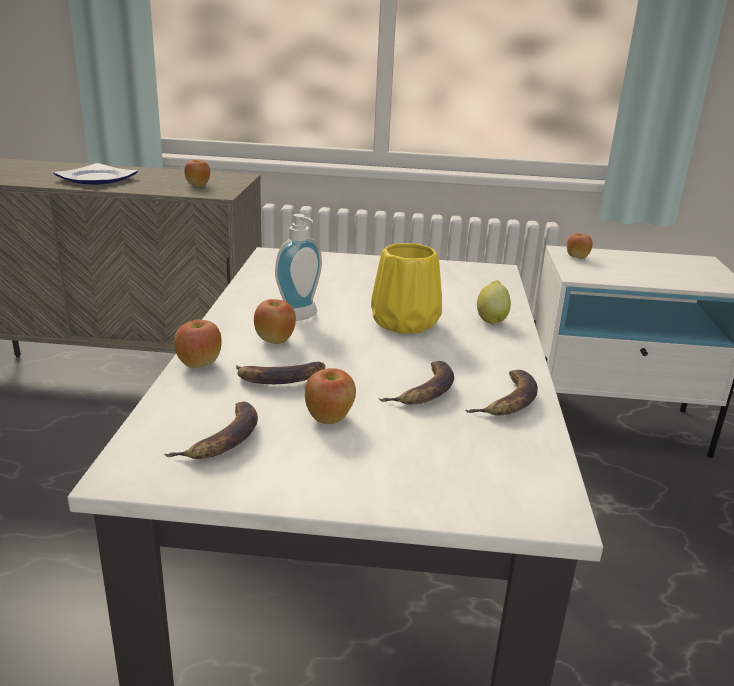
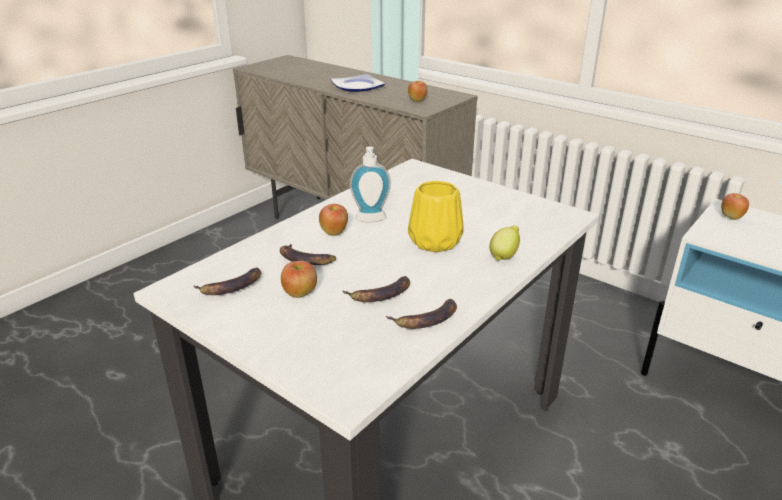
camera: 35 degrees right, 5 degrees up
(199, 364) = (274, 236): apple -> none

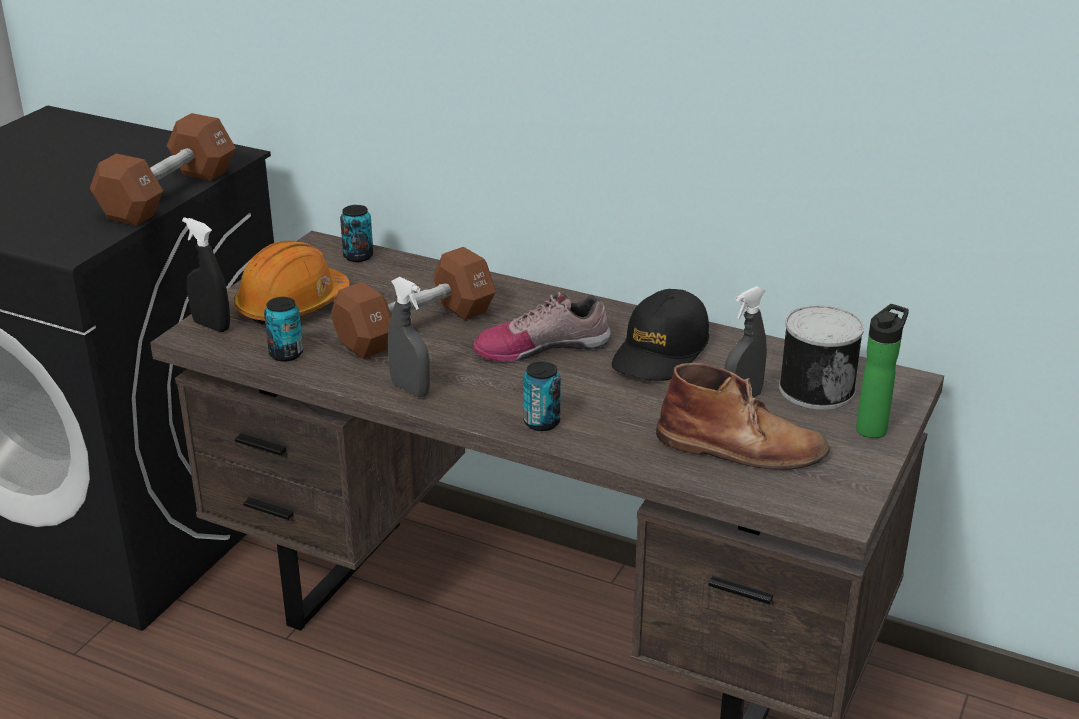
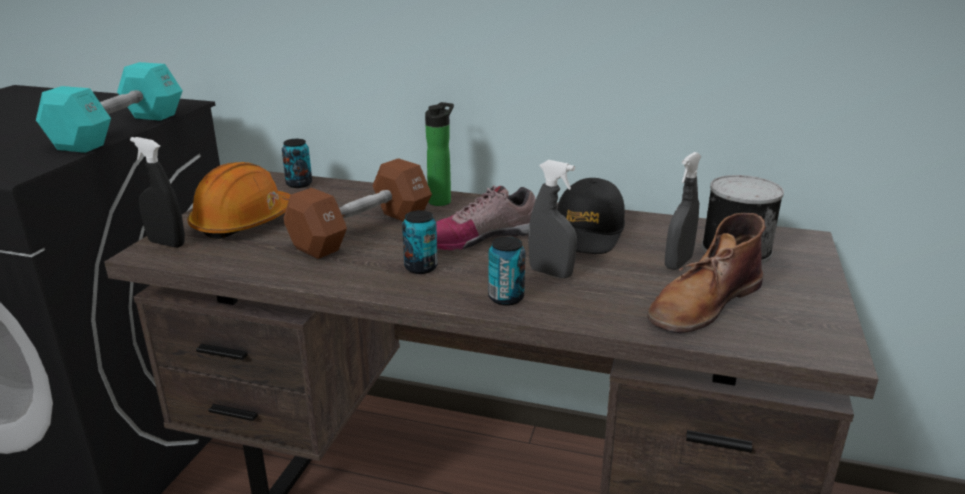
camera: 10 degrees left, 5 degrees down
(169, 194) = (120, 131): brown dumbbell -> turquoise dumbbell
(286, 354) = (242, 261): can -> can (421, 267)
(410, 389) = (370, 280): grey spray bottle -> grey spray bottle (550, 273)
(742, 448) = (703, 303): brown boot -> brown boot turned 135 degrees clockwise
(873, 428) = (806, 276): bottle -> bottle (441, 200)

What is needed: Filter the records above down to the lines that hold the string "degrees".

Task output:
camera: 35 degrees right, 5 degrees up
camera: 10 degrees left, 5 degrees down
(742, 448) = (703, 303): brown boot -> brown boot turned 135 degrees clockwise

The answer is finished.